Task material START

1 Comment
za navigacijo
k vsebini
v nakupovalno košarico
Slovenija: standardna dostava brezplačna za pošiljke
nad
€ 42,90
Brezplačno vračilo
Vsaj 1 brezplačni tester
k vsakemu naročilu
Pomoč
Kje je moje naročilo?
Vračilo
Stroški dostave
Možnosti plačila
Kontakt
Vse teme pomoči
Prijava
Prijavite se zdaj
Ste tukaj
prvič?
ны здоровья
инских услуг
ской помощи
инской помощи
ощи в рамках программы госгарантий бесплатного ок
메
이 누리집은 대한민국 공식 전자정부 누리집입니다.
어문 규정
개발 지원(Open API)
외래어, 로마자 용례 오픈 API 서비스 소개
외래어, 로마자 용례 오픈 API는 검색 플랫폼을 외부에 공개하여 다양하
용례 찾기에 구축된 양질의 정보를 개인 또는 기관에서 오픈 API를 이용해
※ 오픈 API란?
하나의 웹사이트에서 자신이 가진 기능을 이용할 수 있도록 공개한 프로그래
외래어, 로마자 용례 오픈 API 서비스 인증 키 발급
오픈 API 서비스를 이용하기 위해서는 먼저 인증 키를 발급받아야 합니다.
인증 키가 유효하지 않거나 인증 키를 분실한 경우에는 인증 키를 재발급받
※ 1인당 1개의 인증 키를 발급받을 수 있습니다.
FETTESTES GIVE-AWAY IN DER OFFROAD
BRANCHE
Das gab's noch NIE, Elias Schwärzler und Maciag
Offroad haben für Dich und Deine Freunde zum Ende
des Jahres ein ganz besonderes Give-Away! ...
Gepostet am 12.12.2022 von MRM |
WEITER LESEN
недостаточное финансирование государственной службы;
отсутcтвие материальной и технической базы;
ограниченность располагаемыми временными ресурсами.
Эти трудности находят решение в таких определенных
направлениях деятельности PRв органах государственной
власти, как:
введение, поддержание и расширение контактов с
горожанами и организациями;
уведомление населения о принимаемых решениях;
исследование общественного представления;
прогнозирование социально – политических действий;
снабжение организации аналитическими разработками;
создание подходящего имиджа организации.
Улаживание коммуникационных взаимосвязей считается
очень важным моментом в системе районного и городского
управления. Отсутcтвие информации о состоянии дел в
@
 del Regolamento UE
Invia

Task material END

- [Work to complete] Repeat the records above with every character intact.

- [Response]
1 Comment
za navigacijo
k vsebini
v nakupovalno košarico
Slovenija: standardna dostava brezplačna za pošiljke
nad
€ 42,90
Brezplačno vračilo
Vsaj 1 brezplačni tester
k vsakemu naročilu
Pomoč
Kje je moje naročilo?
Vračilo
Stroški dostave
Možnosti plačila
Kontakt
Vse teme pomoči
Prijava
Prijavite se zdaj
Ste tukaj
prvič?
ны здоровья
инских услуг
ской помощи
инской помощи
ощи в рамках программы госгарантий бесплатного ок
메
이 누리집은 대한민국 공식 전자정부 누리집입니다.
어문 규정
개발 지원(Open API)
외래어, 로마자 용례 오픈 API 서비스 소개
외래어, 로마자 용례 오픈 API는 검색 플랫폼을 외부에 공개하여 다양하
용례 찾기에 구축된 양질의 정보를 개인 또는 기관에서 오픈 API를 이용해
※ 오픈 API란?
하나의 웹사이트에서 자신이 가진 기능을 이용할 수 있도록 공개한 프로그래
외래어, 로마자 용례 오픈 API 서비스 인증 키 발급
오픈 API 서비스를 이용하기 위해서는 먼저 인증 키를 발급받아야 합니다.
인증 키가 유효하지 않거나 인증 키를 분실한 경우에는 인증 키를 재발급받
※ 1인당 1개의 인증 키를 발급받을 수 있습니다.
FETTESTES GIVE-AWAY IN DER OFFROAD
BRANCHE
Das gab's noch NIE, Elias Schwärzler und Maciag
Offroad haben für Dich und Deine Freunde zum Ende
des Jahres ein ganz besonderes Give-Away! ...
Gepostet am 12.12.2022 von MRM |
WEITER LESEN
недостаточное финансирование государственной службы;
отсутcтвие материальной и технической базы;
ограниченность располагаемыми временными ресурсами.
Эти трудности находят решение в таких определенных
направлениях деятельности PRв органах государственной
власти, как:
введение, поддержание и расширение контактов с
горожанами и организациями;
уведомление населения о принимаемых решениях;
исследование общественного представления;
прогнозирование социально – политических действий;
снабжение организации аналитическими разработками;
создание подходящего имиджа организации.
Улаживание коммуникационных взаимосвязей считается
очень важным моментом в системе районного и городского
управления. Отсутcтвие информации о состоянии дел в
@
 del Regolamento UE
Invia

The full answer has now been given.